Il ne faut pas se laisser avoir par les atours psychédéliques ni par les voix qui flottent dans l’éther du premier titre, workCHANGEchangeWORK : le propre de Noir Disco est de surprendre à chaque instant, d’aller chercher la cohérence dans un désordre effervescent. Dès le titre suivant, 21st Century Hipster Man, le groupe éteint la flamme du psychédélisme à l’aide de joyeuses mélodies sur de gros synthétiseurs superposés et confectionne une petite bombe pop aux accents «electronica». Avant que, sur Television, les mêmes synthés s’emploient à délivrer une sombre ligne de basse en lorgnant le post-punk des années 1980, quand – toujours dans l’idée d’opposer les éléments – les paroles sont chantées d’une voie aiguë. Et ainsi de suite…

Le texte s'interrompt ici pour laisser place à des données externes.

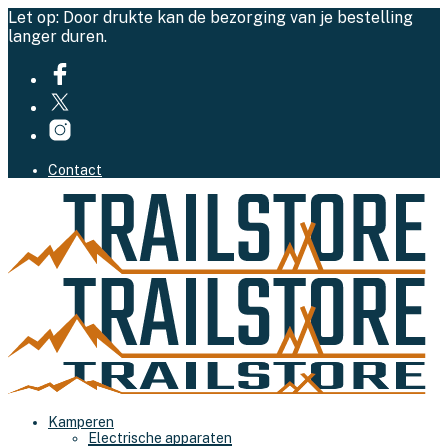
Let op: Door drukte kan de bezorging van je bestelling
langer duren.
Contact
Kamperen
Electrische apparaten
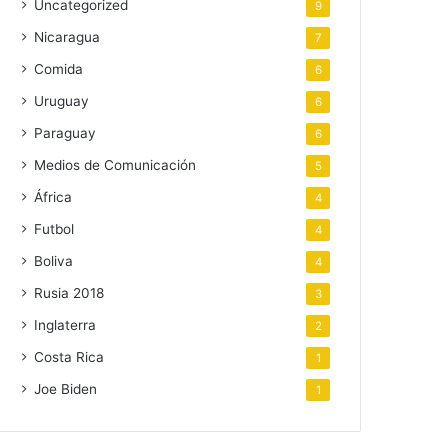
Uncategorized
9
Nicaragua
7
Comida
6
Uruguay
6
Paraguay
6
Medios de Comunicación
5
África
4
Futbol
4
Boliva
4
Rusia 2018
3
Inglaterra
2
Costa Rica
1
Joe Biden
1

Now! 2073 propose d’entrevoir un futur étrange à partir des absurdités du monde d’aujourd’hui : l’addiction aux écrans (Television), la malbouffe (Heart Pressure), la toute-puissance du paraître (Los Angeles)… À travers des textes souvent drôles, Noir Disco ne trace cependant pas de frontière entre l’humour et la désolation. Son écriture est ce qu’elle est : réaliste, certes, avisée, sans doute, mais elle n’est finalement que l’un des deux éléments de leur art. L’autre – la composition – se doit donc de contrebalancer tout cela, et de la manière la plus exubérante possible. Les compères de Noir Disco ne laissent jamais deviner s’ils sont adeptes du «lo-fi» ou savants fous perfectionnistes; s’ils improvisent plus souvent sur leurs embardées psychédéliques (Motivation, Taking Off, Getting Old…) que sur les formats pop (2073, Take Me (Back)…); s’ils sont un groupe de rock psychédélique ou un trio touche-à-tout. Alors on embrasse leur volonté de laisser l’auditeur dans le gris, simplement pour embarquer à bord de leur grand cirque sonore. Attention : le voyage est turbulent.